A good example of this type of fraud is our client’s False Claims Act lawsuit against Mylan. Mylan paid the United States and States $465 million in the largest False Claims Act settlement of 2017.

Mylan misclassified the EpiPen as a generic drug rather than a brand name drug. Since the EpiPen had no therapeutic alternatives available, Mylan was able to charge incredibly high prices on the private market for the EpiPen. However, misclassifying the EpiPen as a generic drug to Medicaid allowed Mylan to pay only 17% of AMP instead of AMP minus Best Price. As a result, even though the EpiPen price increased at a rate much faster than inflation, Mylan did not have to pay a large additional rebate to offset those price increases. This is because the rebate formula differs for brand name and generic drugs.

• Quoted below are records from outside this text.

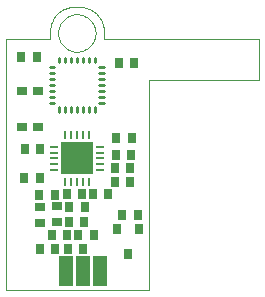
<source format=gtp>
G75*
%MOIN*%
%OFA0B0*%
%FSLAX24Y24*%
%IPPOS*%
%LPD*%
%AMOC8*
5,1,8,0,0,1.08239X$1,22.5*
%
%ADD10C,0.0000*%
%ADD11R,0.1063X0.1063*%
%ADD12R,0.0276X0.0098*%
%ADD13R,0.0098X0.0276*%
%ADD14R,0.0276X0.0354*%
%ADD15R,0.0354X0.0276*%
%ADD16R,0.0343X0.0307*%
%ADD17R,0.0500X0.1000*%
%ADD18R,0.0315X0.0354*%
%ADD19C,0.0089*%
D10*
X007150Y007500D02*
X007150Y015875D01*
X008619Y015875D01*
X008619Y016168D01*
X008619Y016169D02*
X008622Y016222D01*
X008629Y016275D01*
X008639Y016328D01*
X008652Y016380D01*
X008670Y016431D01*
X008690Y016480D01*
X008714Y016528D01*
X008742Y016574D01*
X008772Y016618D01*
X008805Y016660D01*
X008841Y016700D01*
X008880Y016737D01*
X008921Y016772D01*
X008964Y016803D01*
X009010Y016832D01*
X009057Y016857D01*
X009106Y016879D01*
X009156Y016898D01*
X009207Y016913D01*
X009260Y016925D01*
X009313Y016933D01*
X009366Y016937D01*
X009420Y016938D01*
X009419Y016938D02*
X009556Y016938D01*
X009555Y016938D02*
X009612Y016937D01*
X009668Y016932D01*
X009724Y016924D01*
X009780Y016911D01*
X009834Y016895D01*
X009887Y016875D01*
X009938Y016852D01*
X009988Y016825D01*
X010036Y016795D01*
X010082Y016762D01*
X010125Y016725D01*
X010166Y016686D01*
X010204Y016644D01*
X010239Y016600D01*
X010271Y016553D01*
X010300Y016504D01*
X010325Y016454D01*
X010347Y016401D01*
X010365Y016348D01*
X010379Y016293D01*
X010390Y016237D01*
X010397Y016181D01*
X010400Y016125D01*
X010400Y016124D02*
X010400Y015875D01*
X015584Y015875D01*
X015584Y014503D01*
X011900Y014503D01*
X011900Y014250D01*
X011898Y007500D01*
X007150Y007500D01*
X008875Y016064D02*
X008877Y016114D01*
X008883Y016163D01*
X008893Y016212D01*
X008906Y016259D01*
X008924Y016306D01*
X008945Y016351D01*
X008969Y016394D01*
X008997Y016435D01*
X009028Y016474D01*
X009062Y016510D01*
X009099Y016544D01*
X009139Y016574D01*
X009180Y016601D01*
X009224Y016625D01*
X009269Y016645D01*
X009316Y016661D01*
X009364Y016674D01*
X009413Y016683D01*
X009463Y016688D01*
X009512Y016689D01*
X009562Y016686D01*
X009611Y016679D01*
X009660Y016668D01*
X009707Y016654D01*
X009753Y016635D01*
X009798Y016613D01*
X009841Y016588D01*
X009881Y016559D01*
X009919Y016527D01*
X009955Y016493D01*
X009988Y016455D01*
X010017Y016415D01*
X010043Y016373D01*
X010066Y016329D01*
X010085Y016283D01*
X010101Y016236D01*
X010113Y016187D01*
X010121Y016138D01*
X010125Y016089D01*
X010125Y016039D01*
X010121Y015990D01*
X010113Y015941D01*
X010101Y015892D01*
X010085Y015845D01*
X010066Y015799D01*
X010043Y015755D01*
X010017Y015713D01*
X009988Y015673D01*
X009955Y015635D01*
X009919Y015601D01*
X009881Y015569D01*
X009841Y015540D01*
X009798Y015515D01*
X009753Y015493D01*
X009707Y015474D01*
X009660Y015460D01*
X009611Y015449D01*
X009562Y015442D01*
X009512Y015439D01*
X009463Y015440D01*
X009413Y015445D01*
X009364Y015454D01*
X009316Y015467D01*
X009269Y015483D01*
X009224Y015503D01*
X009180Y015527D01*
X009139Y015554D01*
X009099Y015584D01*
X009062Y015618D01*
X009028Y015654D01*
X008997Y015693D01*
X008969Y015734D01*
X008945Y015777D01*
X008924Y015822D01*
X008906Y015869D01*
X008893Y015916D01*
X008883Y015965D01*
X008877Y016014D01*
X008875Y016064D01*
D11*
X009505Y011883D03*
D12*
X008730Y011883D03*
X008730Y012080D03*
X008730Y012277D03*
X008730Y011686D03*
X008730Y011489D03*
X010281Y011489D03*
X010281Y011686D03*
X010281Y011883D03*
X010281Y012080D03*
X010281Y012277D03*
D13*
X009899Y012658D03*
X009702Y012658D03*
X009505Y012658D03*
X009308Y012658D03*
X009112Y012658D03*
X009112Y011107D03*
X009308Y011107D03*
X009505Y011107D03*
X009702Y011107D03*
X009899Y011107D03*
D14*
X010043Y010708D03*
X009686Y010703D03*
X009767Y010267D03*
X009750Y009778D03*
X009553Y009320D03*
X009176Y009339D03*
X009238Y009778D03*
X009255Y010267D03*
X009174Y010703D03*
X008758Y010675D03*
X008246Y010675D03*
X008259Y011243D03*
X007747Y011243D03*
X007765Y012202D03*
X008276Y012202D03*
X010555Y010708D03*
X010773Y011101D03*
X010776Y011563D03*
X010793Y012008D03*
X011305Y012008D03*
X011288Y011563D03*
X011285Y011101D03*
X011531Y010000D03*
X011019Y010000D03*
X010065Y009320D03*
X009722Y008870D03*
X009210Y008870D03*
X008786Y008873D03*
X008274Y008873D03*
X008664Y009339D03*
X010820Y012576D03*
X011332Y012576D03*
X011402Y015076D03*
X010890Y015076D03*
X008156Y015250D03*
X007644Y015250D03*
D15*
X008280Y010253D03*
X008823Y010282D03*
X008823Y009770D03*
X008280Y009742D03*
D16*
X008216Y012922D03*
X007681Y012922D03*
X007681Y014115D03*
X008216Y014115D03*
D17*
X009145Y008118D03*
X009716Y008123D03*
X010285Y008118D03*
D18*
X011211Y008694D03*
X010837Y009521D03*
X011585Y009521D03*
D19*
X010089Y013432D02*
X010089Y013590D01*
X009892Y013590D02*
X009892Y013432D01*
X009695Y013432D02*
X009695Y013590D01*
X009498Y013590D02*
X009498Y013432D01*
X009302Y013432D02*
X009302Y013590D01*
X009105Y013590D02*
X009105Y013432D01*
X008908Y013432D02*
X008908Y013590D01*
X008750Y013747D02*
X008593Y013747D01*
X008593Y013944D02*
X008750Y013944D01*
X008750Y014141D02*
X008593Y014141D01*
X008593Y014338D02*
X008750Y014338D01*
X008750Y014535D02*
X008593Y014535D01*
X008593Y014732D02*
X008750Y014732D01*
X008750Y014928D02*
X008593Y014928D01*
X008908Y015086D02*
X008908Y015243D01*
X009105Y015243D02*
X009105Y015086D01*
X009302Y015086D02*
X009302Y015243D01*
X009498Y015243D02*
X009498Y015086D01*
X009695Y015086D02*
X009695Y015243D01*
X009892Y015243D02*
X009892Y015086D01*
X010089Y015086D02*
X010089Y015243D01*
X010246Y014928D02*
X010404Y014928D01*
X010404Y014732D02*
X010246Y014732D01*
X010246Y014535D02*
X010404Y014535D01*
X010404Y014338D02*
X010246Y014338D01*
X010246Y014141D02*
X010404Y014141D01*
X010404Y013944D02*
X010246Y013944D01*
X010246Y013747D02*
X010404Y013747D01*
M02*

</source>
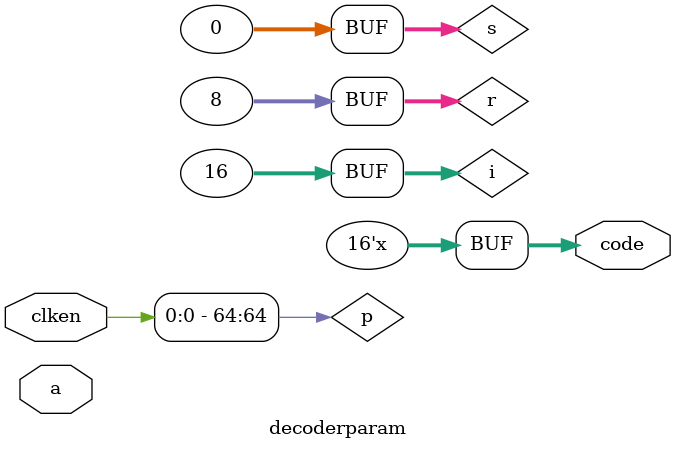
<source format=v>
module decoderparam
	# (parameter WIDTH = 4)
	( output reg [2**WIDTH-1 : 0] code,
	  input [WIDTH-1 : 0] a,
	  input clken
    );
	localparam STAGE = WIDTH;
	integer i, s, r;
	reg [(STAGE+1)*(2**STAGE):0] p;
	always @(a, p, clken) begin
		p[STAGE*(2**STAGE)] <= clken;
		for(s=STAGE; s > 0; s = s - 1) begin
			for (r = 0; r < 2**(STAGE - s); r = r + 1) begin
				p[(s-1)*(2**STAGE) + 2*r]  <= !a[s-1] && p[s*(2**STAGE)+r];
				p[(s-1)*(2**STAGE) + 2*r+1]  <= a[s-1] && p[s*(2**STAGE)+r];
			end
		end
		for (i=0; i < 2**STAGE; i = i + 1) begin
			code[i] <= p[i]; 
		end
	end
endmodule
</source>
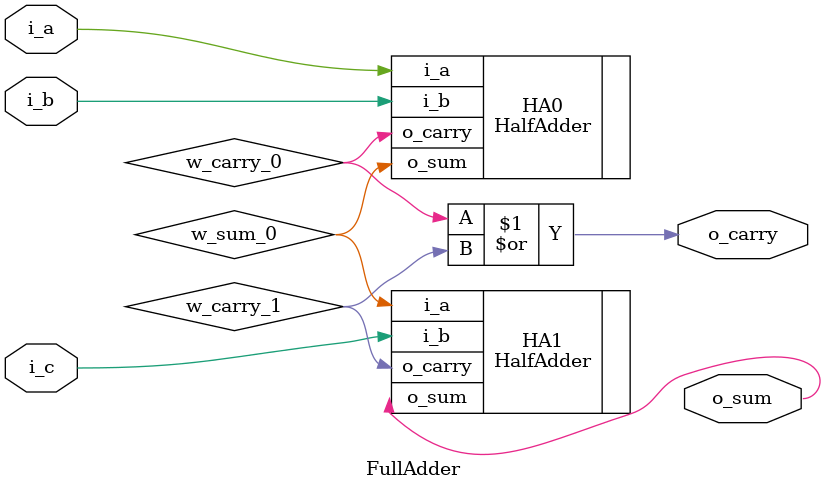
<source format=v>
`timescale 1ns / 1ps


module FullAdder(
    input i_a, i_b, i_c,
    output o_sum, o_carry
     );

    wire w_sum_0, w_carry_0, w_carry_1;

     HalfAdder HA0(
    .i_a(i_a),
    .i_b(i_b),
    .o_sum(w_sum_0),
    .o_carry(w_carry_0)
     );

      HalfAdder HA1(
    .i_a(w_sum_0),
    .i_b(i_c),
    .o_sum(o_sum),
    .o_carry(w_carry_1)
     );

     assign o_carry = w_carry_0 | w_carry_1;
 
    
endmodule

</source>
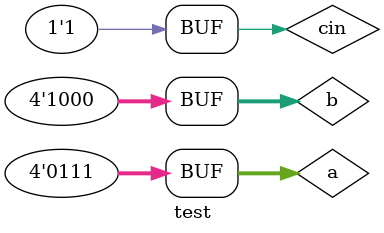
<source format=v>

`timescale 1ns / 1ps
module genloop(a,b,cin,sum,co);
input [3:0]a,b;
input cin;
output [3:0]sum;
output co;
wire [4:0]c;
assign c[0]=cin;

genvar i;

generate
for(i=0;i<=3;i=i+1) begin: loop1
fa ins1(a[i],b[i],c[i],sum[i],c[i+1]);
end
endgenerate
assign co=c[4];
endmodule

module fa(a,b,cin,sum,co);
input a,b,cin;
output sum,co;
assign sum=a^b^cin;
assign co=(a&b)|(a&cin)|(b&cin);
endmodule

//Testbench

`timescale 1ns / 1ps

module test;

	// Inputs
	reg [3:0] a;
	reg [3:0] b;
	reg cin;

	// Outputs
	wire [3:0] sum;
	wire co;

	// Instantiate the Unit Under Test (UUT)
	genloop uut (
		.a(a), 
		.b(b), 
		.cin(cin), 
		.sum(sum), 
		.co(co)
	);

	initial begin
		// Initialize Inputs
		a = 7;
		b = 8;
		cin = 0;

		#5 a = 7;
		b = 8;
		cin = 1;

	end
      
		initial
		$monitor("simtime=%t,a=%d,b=%d,cin=%b,{co,sum}=%d",$time,a,b,cin,{co,sum});
endmodule

</source>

Inflationary Component Fraud

Because the inflationary rebate component becomes so significant when drug manufacturers dramatically increase their prices, they may seek to fraudulently avoid this rebate component. One example of this is misleading the government regarding the initial price of the drug (called the base AMP).

One of our clients blew the whistle on inflationary component fraud in a False Claims Act case against Mallinckrodt ARD.  The case, which was captioned United States ex rel. James Landolt v. Mallinckrodt ARD LLC, 1:18-cv-11931-PBS (D.Mass), involved the drug Acthar.  Our client alleged that Mallinckrodt ARD improperly used a base AMP from 2010 for its high-priced drug Acthar.  Acthar first entered the market in the 1950s, so its base AMP should have been calculated from 1990.  From 1990 to 2010, Acthar’s price dramatically outpaced inflation. Reporting a later base AMP resulted in Mallinckrodt paying additional rebates only on price increases after 2010. This reduced the additional rebate owed to Medicaid by hundreds of millions of dollars.   In 2022, Mallinckrodt ARD agreed to pay $234 million in settlement of the allegations. 

Enforcement of the Rebate Program

The Medicare and Medicaid Drug Rebate Programs rely on drug manufacturers to accurately report prices. When manufacturers cheat in an attempt to lessen Medicare and Medicaid rebates, the False Claims Act comes into play. The False Claims Act creates liability for anyone who submits false or fraudulent claims to the government.

The False Claims Act also forbids reverse false claims. In reverse false claims, liability arises because a company retains money owed to the government (by, for example, underpaying drug rebates). The False Claims Act is critical to fighting fraud against the Medicare and Medicaid Drug Rebate Programs.